Ladies Man (Manwhore #4)(7)

By: Katy Evans



“Rotund no, Wynn.”

“Rachel made me promise I’d move in with you. She won’t be happy when she finds out. She’ll want to pay your rent too.”

“Nobody is paying my rent, okay? Except the person living here, which is me, alright!” I say.

But I stand there with my cell phone against my ear and stare at my lovely apartment, which I won’t be able to afford anymore. “It’ll be alright,” I tell her, and because I’m too exhausted to deal with the worry of probably having to find a new place, I tell her I’ll see her during the week and hang up.

I hear the sound of a door cracking open, and I turn to see the guy I brought home—Trent—standing fully dressed and ready to go. I smile at him, one of my regretful smiles, then pull out another coffee cup and a bottle of Advil. I bring it all to the table and push the Advil and the extra cup of coffee to the empty seat across from mine.

“God, thanks,” he says, relieved. He pops open the Advil. “How bad was I?”

“You were that drunk?” I laugh. “Don’t worry. Nothing happened.”

“Well fuck, that bad, huh?”

“It was completely my fault. Cold feet after a long bout of…abstinence.”

“Ahh.” He sips his coffee. “I stole the invite to last night’s party. I’d never be invited to those places.”

“You did?” I laugh.

“How were you invited? Wait, I know. You’re incredibly hot.”

“Hahaha. Um, nope. Not half as hot as the other girls there. I just know the guy. Our best friends just married, so…”

“Wow, you’ve got friends in high places.”

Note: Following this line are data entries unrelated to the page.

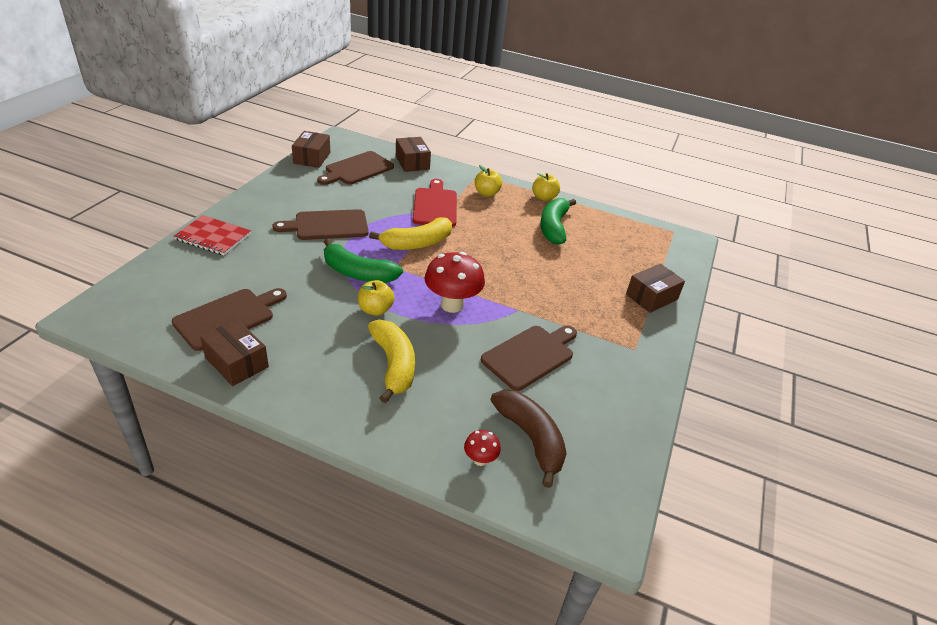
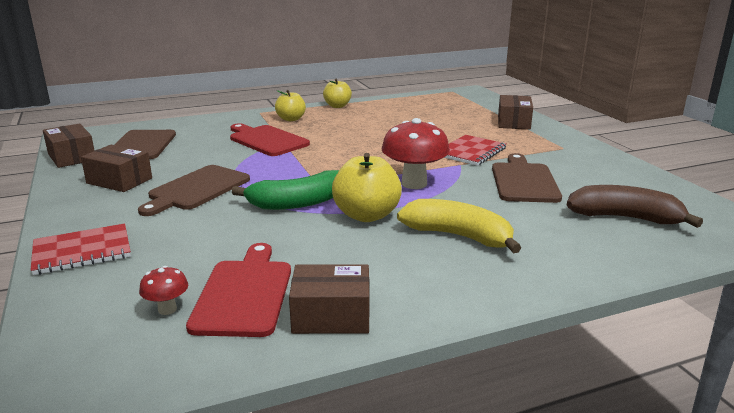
camera: 40 degrees left, 15 degrees down
brown cutting board [172,288,287,351] -> red cutting board [186,243,291,337]
yellow apple [358,280,395,316] -> yellow apple [332,153,402,222], size x1.54
yellow banana [369,217,452,250] -> none
brown box [396,137,431,172] -> brown box moved to [81,145,152,192]
red mushroom [464,430,501,466] -> red mushroom moved to [139,266,188,315]
green banana [540,198,576,245] -> none
none -> red notebook [444,135,506,166]

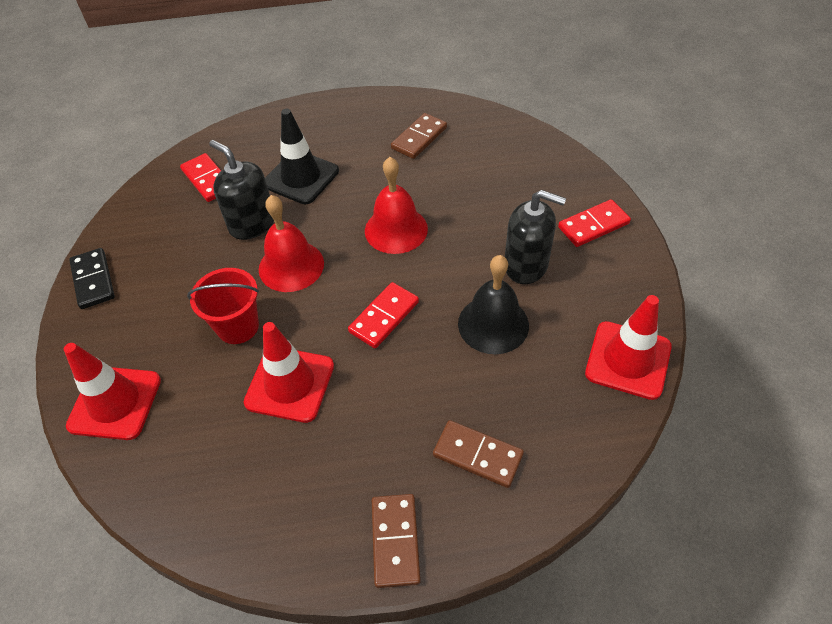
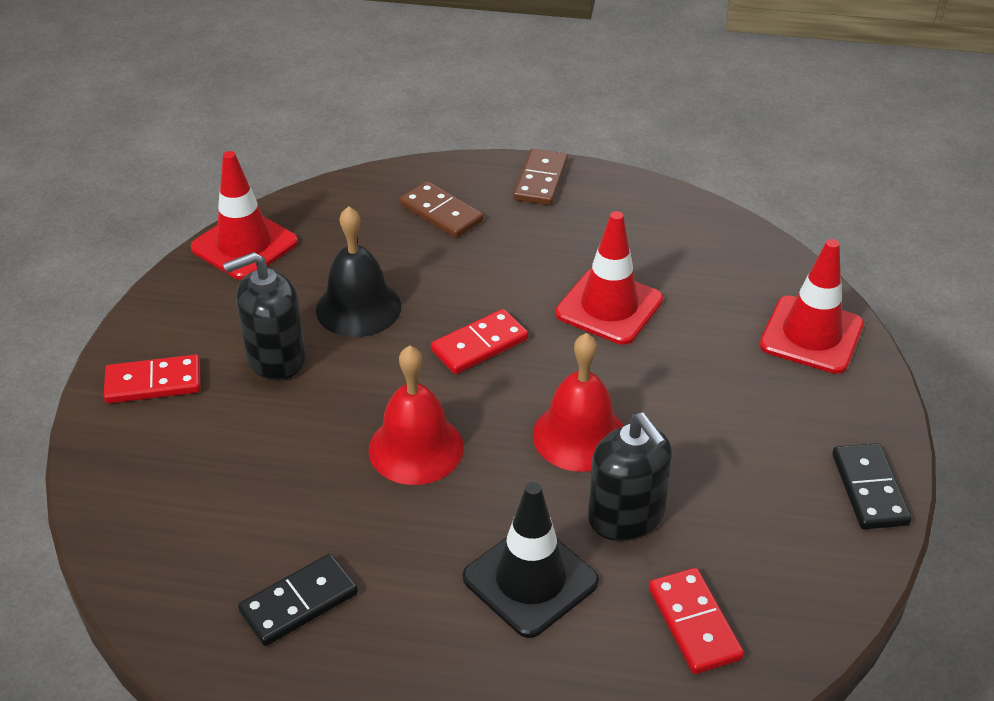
camera: 165 degrees left, 10 degrees down
red bucket [187,268,259,344] -> none
brown domino [391,113,447,159] -> black domino [238,554,358,646]
black soap dispenser [505,190,566,284] -> black soap dispenser turned 60 degrees counterclockwise [223,252,306,380]

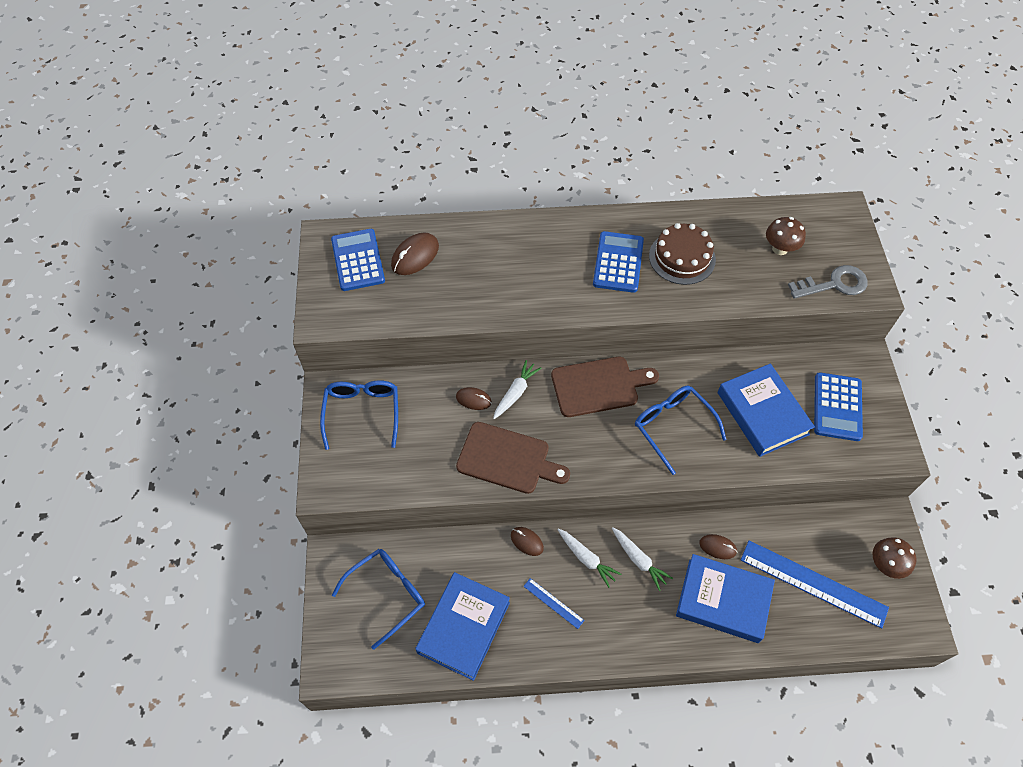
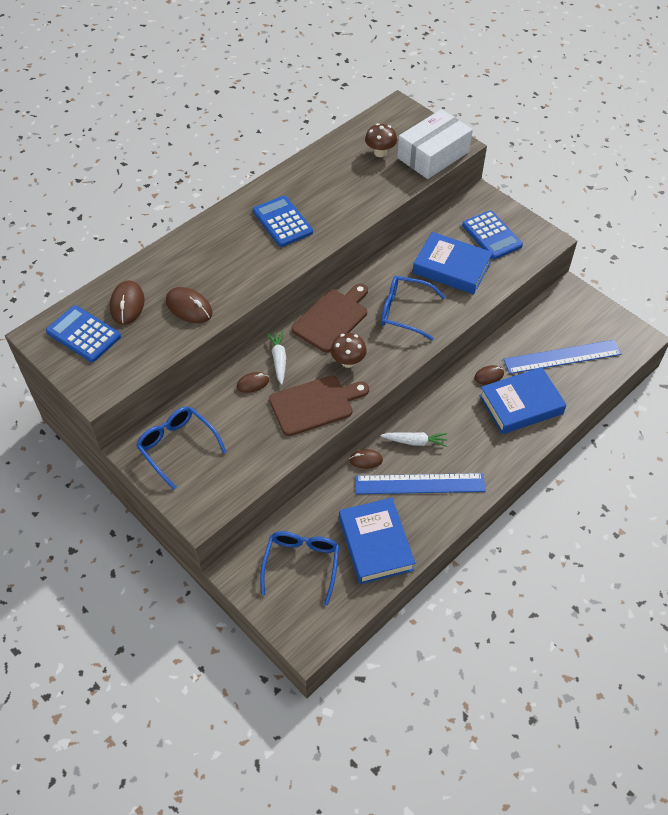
camera: 40 degrees left, 5 degrees down
blue ruler [523,578,584,629] -> blue ruler [355,473,486,494], size x2.16
white carrot [612,528,673,591] -> none
brown cake [649,223,716,285] -> none
grey key [788,265,868,299] -> white box [397,109,473,179]
brown mushroom [872,537,917,579] -> brown mushroom moved to [331,333,367,368]
none -> brown mouse [166,287,213,323]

I end up chatting amicably with Trent. I find out that he does business with Emmett—he supplies some of the restaurant’s produce—and I decide with a bit of regret that he’s sweet and honest, and it’s a shame that last night hadn’t gone very far. Why can’t you get your feelings where you want them? Why do I sit here and talk to Trent, all the while feeling the ache in my chest after Tahoe denied me?



* * *



I have to work at the department store that afternoon. Sundays aren’t my rest days, usually Mondays or Tuesdays are, when sales are slower. It still boggles my mind how expensive everything we sell is. We cater to the rich of Chicago. The store is pristine and never really packed unless we have our yearly sale, which draws everyone in, if only to peek at our perfect holiday window displays and array of fashionable items. Black Friday and Christmas sales are still a month or two away and there are only so many people I can sell cosmetics to. I’m worrying about my living situation and wonder if I should a) put an ad on Craigslist for a roommate, or b) move.

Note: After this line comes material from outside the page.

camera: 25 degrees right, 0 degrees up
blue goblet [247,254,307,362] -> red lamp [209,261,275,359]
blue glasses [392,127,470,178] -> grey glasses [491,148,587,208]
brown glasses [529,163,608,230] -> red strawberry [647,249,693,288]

The thought of moving doesn’t thrill me, but the thought of having a strange roommate thrills me even less. I’m twenty-three, going on twenty-four, and I’m too old to live with a roommate.

My boss, Martha, calls me over. “Gina, let’s organize this, I don’t like seeing Pink Ecstasy on the Orange Flame holder.”

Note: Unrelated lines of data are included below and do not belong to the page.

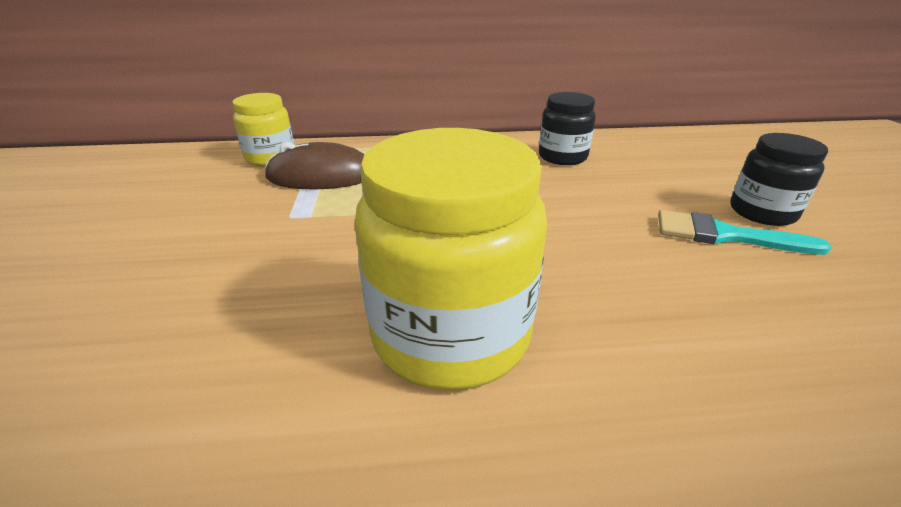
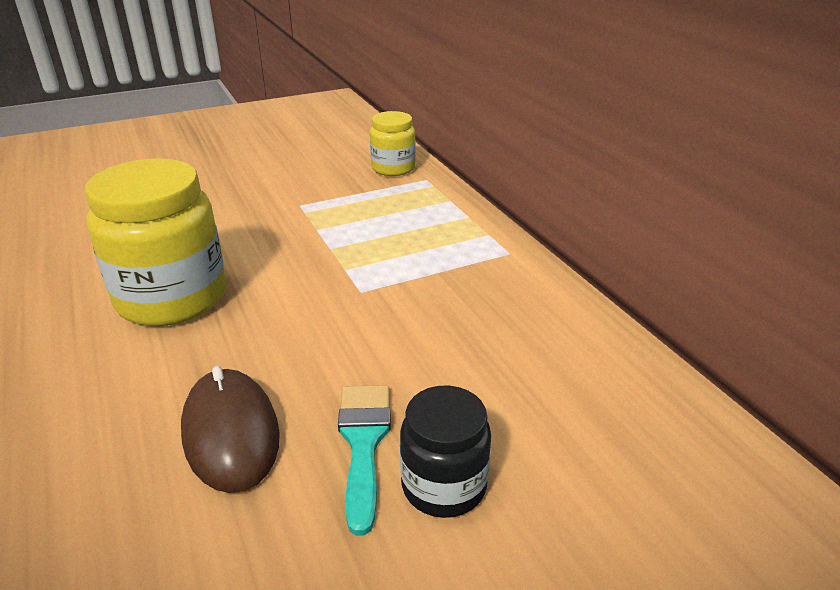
camera: 70 degrees right, 0 degrees up
brown mouse [264,142,364,189] -> brown mouse moved to [181,366,280,493]
black jar [539,92,596,165] -> none

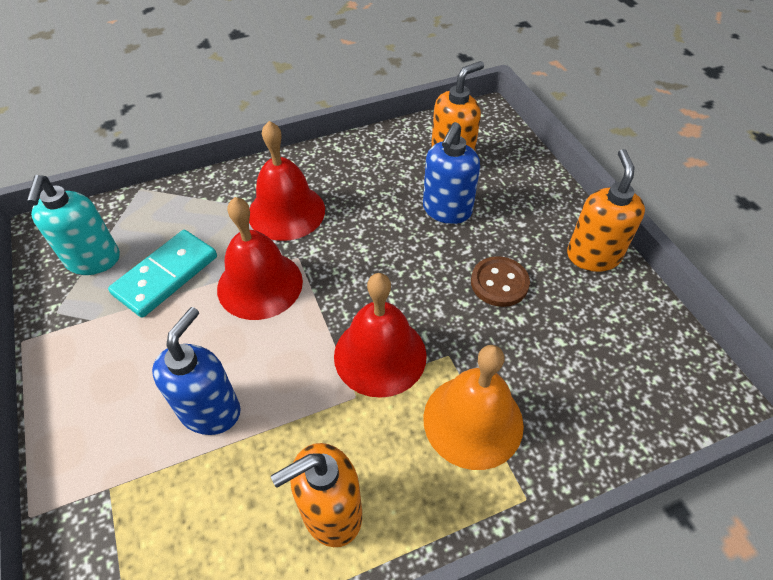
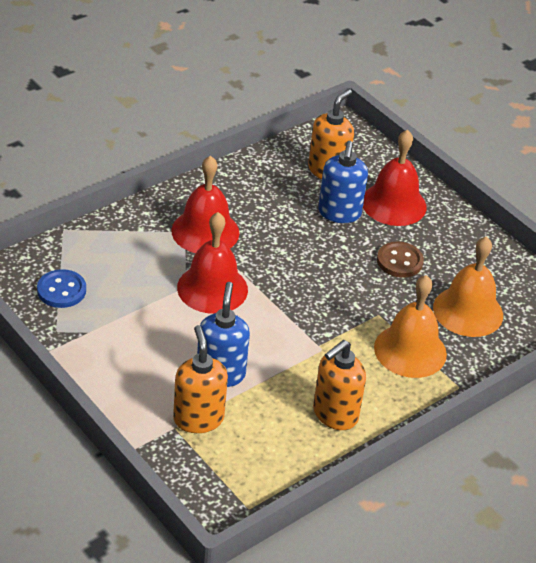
camera: 20 degrees left, 10 degrees down
turquoise soap dispenser [27,175,120,275] -> blue button [37,269,86,308]
turquoise domino [108,230,217,318] -> none
red bell [334,273,427,398] -> red bell moved to [363,130,427,226]
orange soap dispenser [567,149,645,272] -> orange soap dispenser moved to [173,325,228,433]
none -> orange bell [433,236,503,337]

Martha always makes sure the store is impeccable. I like working here because being with beautiful people, dressed well, makes me happy. Nobody is crying inside this store. Nobody is struggling inside this store. Everyone is blessed and leaves with huge smiles on their faces, and leaves us with one too. Everyone says thank you and that’s that. I even have some regulars. So when I get a visit from Mrs. Darynda Kessler, telling me she has no time for me to do her makeup but she wishes I were available later, just before her big event, I seize the opportunity to expand my services.

“I would be happy to go to your place and do your face.”

“That would be a dream! Nobody knows my face better than you. How’s tonight at seven?”

“I get out at six, so seven works.”

I’m relieved to have extra work. It’ll keep my mind off…last night. And it’ll help me pay my rent until my lease is up and I have to move. I write down her address and tell her I’ll be there when my shift is over.



* * *



It isn’t until I’m on my way to Darynda’s place that I recognize the address. She lives in the exact same building Tahoe does. I can’t help but feel a little bit nervous as I walk into the lobby. I’ve been here before, with Rachel and Wynn. Never alone. All I remember of his apartment is that it was too big for just one person. And somehow when I think of him, I always imagine him on the living room couch where I last saw him, watching a White Sox game with a White Sox cap and a White Sox shirt.

I board the elevator and press Mrs. Kessler’s floor when I’m joined by two girls, both of them young and beautiful, who tell the elevator man who stands discreetly by the corner that they are going to HIS floor. He nods and slips in an access card.